Nieuws

Kamervragen na gebrekkige crisiscommunicatie voor doven

Gebarentaal / Foto: Pixabay

Tweede Kamerlid Vera Bergkamp (D66) heeft Kamervragen gesteld aan minister Hugo de Jonge van Volksgezondheid, Welzijn en Sport. Aanleiding is de ophef over het gebrek aan crisiscommunicatie tijdens de tramaanslag in Utrecht voor doven en slechthorenden.

Overheidsinformatie moet voor een op iedereen toegankelijke wijze beschikbaar zijn, stelt Bergkamp. ‘Wanneer er sprake is van een acute crisissituatie, zoals in Utrecht, moeten de verklaringen van de regering en andere overheidsinstanties voor iedereen toegankelijk zijn, ongeacht eventuele auditieve beperking.’ Zo zou een tolk standaard aanwezig moeten zijn bij televisieverklaringen in geval van crisissituaties.

Illya Soffer, directeur van netwerkplatform Iederin, maakte zich maandagochtend op NPO Radio 1 ook hard voor het betrekken van doven en slechthorenden in crisiscommunicatie. ‘Nederland heeft in 2016 een VN verdrag geratificeerd, waarin is afgesproken dat alle mensen met een beperking toegang moeten hebben tot de samenleving – en dus ook toegang tot belangrijke informatie. Dat is geen gunst, maar een mensenrecht.’

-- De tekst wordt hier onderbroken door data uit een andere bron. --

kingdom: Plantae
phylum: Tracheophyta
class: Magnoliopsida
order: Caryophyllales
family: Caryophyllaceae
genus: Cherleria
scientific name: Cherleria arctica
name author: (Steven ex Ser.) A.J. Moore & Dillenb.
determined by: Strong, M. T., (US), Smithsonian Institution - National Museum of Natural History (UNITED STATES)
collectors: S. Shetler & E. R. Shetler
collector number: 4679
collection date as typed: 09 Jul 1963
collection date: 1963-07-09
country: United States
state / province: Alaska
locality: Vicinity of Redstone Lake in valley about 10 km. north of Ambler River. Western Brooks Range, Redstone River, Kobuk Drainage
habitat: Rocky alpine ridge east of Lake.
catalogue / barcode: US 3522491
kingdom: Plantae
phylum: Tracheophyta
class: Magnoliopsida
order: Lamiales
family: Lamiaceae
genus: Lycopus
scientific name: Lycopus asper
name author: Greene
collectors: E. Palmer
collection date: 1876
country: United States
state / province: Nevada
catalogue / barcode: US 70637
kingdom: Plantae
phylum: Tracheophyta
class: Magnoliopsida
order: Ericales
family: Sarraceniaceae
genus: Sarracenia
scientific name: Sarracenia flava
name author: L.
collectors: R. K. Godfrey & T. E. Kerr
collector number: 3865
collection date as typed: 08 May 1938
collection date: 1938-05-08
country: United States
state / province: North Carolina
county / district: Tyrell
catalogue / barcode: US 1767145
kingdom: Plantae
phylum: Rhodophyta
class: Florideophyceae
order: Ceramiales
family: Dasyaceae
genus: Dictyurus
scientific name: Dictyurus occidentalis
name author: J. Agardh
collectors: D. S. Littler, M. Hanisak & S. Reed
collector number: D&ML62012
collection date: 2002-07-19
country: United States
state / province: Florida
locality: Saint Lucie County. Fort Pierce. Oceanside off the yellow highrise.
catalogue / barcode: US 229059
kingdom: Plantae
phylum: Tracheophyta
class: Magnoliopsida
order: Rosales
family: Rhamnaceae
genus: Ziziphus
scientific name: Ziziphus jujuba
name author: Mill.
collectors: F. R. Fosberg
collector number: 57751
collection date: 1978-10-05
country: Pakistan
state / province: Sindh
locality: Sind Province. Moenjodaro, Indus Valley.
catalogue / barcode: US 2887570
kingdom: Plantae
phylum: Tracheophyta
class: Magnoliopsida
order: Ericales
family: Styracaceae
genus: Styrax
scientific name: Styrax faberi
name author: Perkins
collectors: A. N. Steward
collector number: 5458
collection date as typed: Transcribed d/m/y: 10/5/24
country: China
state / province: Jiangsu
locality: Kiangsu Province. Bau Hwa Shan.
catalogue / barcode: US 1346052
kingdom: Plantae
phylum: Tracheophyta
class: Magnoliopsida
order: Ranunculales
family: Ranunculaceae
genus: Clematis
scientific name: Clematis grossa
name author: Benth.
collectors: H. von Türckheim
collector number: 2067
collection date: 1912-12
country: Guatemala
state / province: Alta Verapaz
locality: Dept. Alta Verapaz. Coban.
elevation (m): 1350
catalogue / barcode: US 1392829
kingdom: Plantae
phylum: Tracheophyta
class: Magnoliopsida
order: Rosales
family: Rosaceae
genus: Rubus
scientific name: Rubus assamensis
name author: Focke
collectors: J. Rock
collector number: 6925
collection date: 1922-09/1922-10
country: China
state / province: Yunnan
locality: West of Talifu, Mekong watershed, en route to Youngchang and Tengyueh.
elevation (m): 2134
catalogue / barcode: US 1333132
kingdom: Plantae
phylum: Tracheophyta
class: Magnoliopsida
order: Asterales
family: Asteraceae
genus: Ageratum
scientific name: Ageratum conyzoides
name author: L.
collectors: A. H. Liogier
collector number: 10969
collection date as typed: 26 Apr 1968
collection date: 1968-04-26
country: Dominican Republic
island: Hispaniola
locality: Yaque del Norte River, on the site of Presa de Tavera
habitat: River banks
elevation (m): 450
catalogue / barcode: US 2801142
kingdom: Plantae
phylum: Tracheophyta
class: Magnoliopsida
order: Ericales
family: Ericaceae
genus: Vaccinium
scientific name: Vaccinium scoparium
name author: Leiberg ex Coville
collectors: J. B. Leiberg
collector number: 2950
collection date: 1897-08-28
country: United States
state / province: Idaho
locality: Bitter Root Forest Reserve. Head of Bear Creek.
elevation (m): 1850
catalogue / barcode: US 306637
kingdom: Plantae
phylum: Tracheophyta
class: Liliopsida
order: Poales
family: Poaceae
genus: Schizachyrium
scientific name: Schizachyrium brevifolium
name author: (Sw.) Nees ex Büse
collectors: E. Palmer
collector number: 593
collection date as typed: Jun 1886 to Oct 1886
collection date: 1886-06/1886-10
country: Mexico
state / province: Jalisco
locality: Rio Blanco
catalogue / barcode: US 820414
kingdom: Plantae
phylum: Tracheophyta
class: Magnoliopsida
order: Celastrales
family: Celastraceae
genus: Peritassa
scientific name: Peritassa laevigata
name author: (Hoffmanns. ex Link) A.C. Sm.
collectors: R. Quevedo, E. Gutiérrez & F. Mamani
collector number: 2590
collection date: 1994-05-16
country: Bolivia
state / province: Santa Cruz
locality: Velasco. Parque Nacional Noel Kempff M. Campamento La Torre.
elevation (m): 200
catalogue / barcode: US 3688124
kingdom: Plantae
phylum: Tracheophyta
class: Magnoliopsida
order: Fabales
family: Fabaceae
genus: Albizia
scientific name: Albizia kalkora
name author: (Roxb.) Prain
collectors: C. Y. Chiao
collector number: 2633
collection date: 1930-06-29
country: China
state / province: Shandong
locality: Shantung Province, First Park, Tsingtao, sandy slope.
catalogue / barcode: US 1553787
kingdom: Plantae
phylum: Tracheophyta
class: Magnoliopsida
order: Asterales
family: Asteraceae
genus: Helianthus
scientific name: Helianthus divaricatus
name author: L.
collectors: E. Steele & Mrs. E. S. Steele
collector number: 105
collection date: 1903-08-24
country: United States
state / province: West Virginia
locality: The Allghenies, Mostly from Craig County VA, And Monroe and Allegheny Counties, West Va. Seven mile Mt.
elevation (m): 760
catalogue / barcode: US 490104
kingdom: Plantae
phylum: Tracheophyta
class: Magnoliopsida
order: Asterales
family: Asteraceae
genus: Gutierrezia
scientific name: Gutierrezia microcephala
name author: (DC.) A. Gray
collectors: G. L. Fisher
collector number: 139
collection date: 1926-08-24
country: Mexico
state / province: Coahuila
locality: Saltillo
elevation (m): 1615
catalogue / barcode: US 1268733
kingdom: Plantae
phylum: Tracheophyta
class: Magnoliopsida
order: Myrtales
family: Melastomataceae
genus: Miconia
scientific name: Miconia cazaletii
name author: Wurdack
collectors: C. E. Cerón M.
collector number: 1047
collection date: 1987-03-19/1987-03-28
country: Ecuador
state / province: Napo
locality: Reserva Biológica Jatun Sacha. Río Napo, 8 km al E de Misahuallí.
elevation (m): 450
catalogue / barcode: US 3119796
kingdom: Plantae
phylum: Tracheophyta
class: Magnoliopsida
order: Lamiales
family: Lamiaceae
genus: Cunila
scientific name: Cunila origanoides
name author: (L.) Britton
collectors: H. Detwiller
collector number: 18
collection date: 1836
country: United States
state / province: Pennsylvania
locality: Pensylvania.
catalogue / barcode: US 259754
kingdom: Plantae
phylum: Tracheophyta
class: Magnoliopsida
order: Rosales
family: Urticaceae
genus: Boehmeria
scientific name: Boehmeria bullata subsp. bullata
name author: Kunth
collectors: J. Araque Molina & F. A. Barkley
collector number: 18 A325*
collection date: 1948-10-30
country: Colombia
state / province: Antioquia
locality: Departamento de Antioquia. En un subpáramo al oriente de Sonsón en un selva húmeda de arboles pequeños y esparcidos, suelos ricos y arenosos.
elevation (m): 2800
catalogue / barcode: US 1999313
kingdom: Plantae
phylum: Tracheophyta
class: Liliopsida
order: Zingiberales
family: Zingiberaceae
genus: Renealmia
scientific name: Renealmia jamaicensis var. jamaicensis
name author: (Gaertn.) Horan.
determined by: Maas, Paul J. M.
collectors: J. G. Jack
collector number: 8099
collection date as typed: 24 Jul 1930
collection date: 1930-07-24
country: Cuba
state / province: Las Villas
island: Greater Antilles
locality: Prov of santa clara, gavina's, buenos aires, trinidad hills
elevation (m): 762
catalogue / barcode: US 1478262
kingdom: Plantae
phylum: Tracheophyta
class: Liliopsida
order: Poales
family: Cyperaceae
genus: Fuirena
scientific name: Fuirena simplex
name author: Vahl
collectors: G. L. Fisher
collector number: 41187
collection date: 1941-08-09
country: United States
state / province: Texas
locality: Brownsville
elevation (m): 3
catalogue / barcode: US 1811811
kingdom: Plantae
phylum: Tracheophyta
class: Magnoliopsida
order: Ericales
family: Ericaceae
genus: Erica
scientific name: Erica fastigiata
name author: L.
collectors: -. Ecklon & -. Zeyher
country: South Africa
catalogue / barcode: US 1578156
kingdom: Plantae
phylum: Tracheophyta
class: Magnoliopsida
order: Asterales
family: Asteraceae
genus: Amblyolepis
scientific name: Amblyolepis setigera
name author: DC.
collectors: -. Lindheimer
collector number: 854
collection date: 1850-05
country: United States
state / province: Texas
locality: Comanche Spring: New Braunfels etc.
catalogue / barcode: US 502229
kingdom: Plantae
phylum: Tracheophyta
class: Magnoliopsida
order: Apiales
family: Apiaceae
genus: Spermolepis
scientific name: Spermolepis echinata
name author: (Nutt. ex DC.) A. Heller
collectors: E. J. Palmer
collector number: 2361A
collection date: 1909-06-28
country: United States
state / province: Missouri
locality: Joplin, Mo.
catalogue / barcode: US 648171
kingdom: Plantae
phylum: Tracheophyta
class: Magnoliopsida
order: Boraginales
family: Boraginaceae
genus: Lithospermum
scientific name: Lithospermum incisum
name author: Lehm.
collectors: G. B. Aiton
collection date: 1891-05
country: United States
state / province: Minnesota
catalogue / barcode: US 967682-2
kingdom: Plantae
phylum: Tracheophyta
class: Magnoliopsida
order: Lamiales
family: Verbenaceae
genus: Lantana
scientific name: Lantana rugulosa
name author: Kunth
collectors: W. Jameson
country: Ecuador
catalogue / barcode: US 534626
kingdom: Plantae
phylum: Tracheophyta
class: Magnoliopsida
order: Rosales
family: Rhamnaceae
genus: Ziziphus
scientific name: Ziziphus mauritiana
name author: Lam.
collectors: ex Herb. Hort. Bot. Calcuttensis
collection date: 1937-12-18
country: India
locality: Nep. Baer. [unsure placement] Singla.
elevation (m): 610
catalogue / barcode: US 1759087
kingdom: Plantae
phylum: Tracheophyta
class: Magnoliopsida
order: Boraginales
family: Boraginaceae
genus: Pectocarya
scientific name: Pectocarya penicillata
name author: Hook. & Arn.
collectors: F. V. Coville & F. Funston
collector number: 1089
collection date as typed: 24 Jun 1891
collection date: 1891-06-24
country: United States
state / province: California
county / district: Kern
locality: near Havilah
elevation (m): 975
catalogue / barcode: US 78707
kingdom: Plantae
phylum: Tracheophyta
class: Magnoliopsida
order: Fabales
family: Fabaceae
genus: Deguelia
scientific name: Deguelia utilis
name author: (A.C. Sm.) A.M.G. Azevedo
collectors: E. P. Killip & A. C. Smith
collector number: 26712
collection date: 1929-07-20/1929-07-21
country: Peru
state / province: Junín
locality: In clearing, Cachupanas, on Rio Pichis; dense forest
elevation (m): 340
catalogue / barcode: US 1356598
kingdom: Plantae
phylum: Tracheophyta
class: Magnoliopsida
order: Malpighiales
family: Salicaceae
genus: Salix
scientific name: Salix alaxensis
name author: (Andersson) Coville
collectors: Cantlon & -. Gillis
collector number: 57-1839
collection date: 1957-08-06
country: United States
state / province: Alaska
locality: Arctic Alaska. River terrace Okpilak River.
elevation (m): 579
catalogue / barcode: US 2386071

Persconferentie in het Frans

Gebarentolk Sebastiaan Boogaard legt in dezelfde uitzending uit waarom enkel het gebruik van ondertiteling en geschreven informatie niet voldoende is. ‘Nederlands is niet de moedertaal van heel veel doven. Het gros heeft gebarentaal als moedertaal, met een compleet andere grammatica. Je moet het eigenlijk vergelijken met de volgende situatie: er wordt op televisie gezegd: “Het journaal wordt onderbroken voor een belangrijke persconferentie, er is namelijk iets ergs gebeurd in Utrecht.” Je spitst je oren, zet de televisie iets harder en vervolgens wordt er een persconferentie in het Frans gegeven.’

Trajectum sprak vorige week dinsdag al met Beppie van den Bogaerde, lector Dovenstudies aan de HU. Ook zij stelde na de aanslag in Utrecht: ‘Nederland loopt ontzettend achter voor mensen met een functionele beperking. Het zit helemaal niet in ons systeem om daaraan te denken.’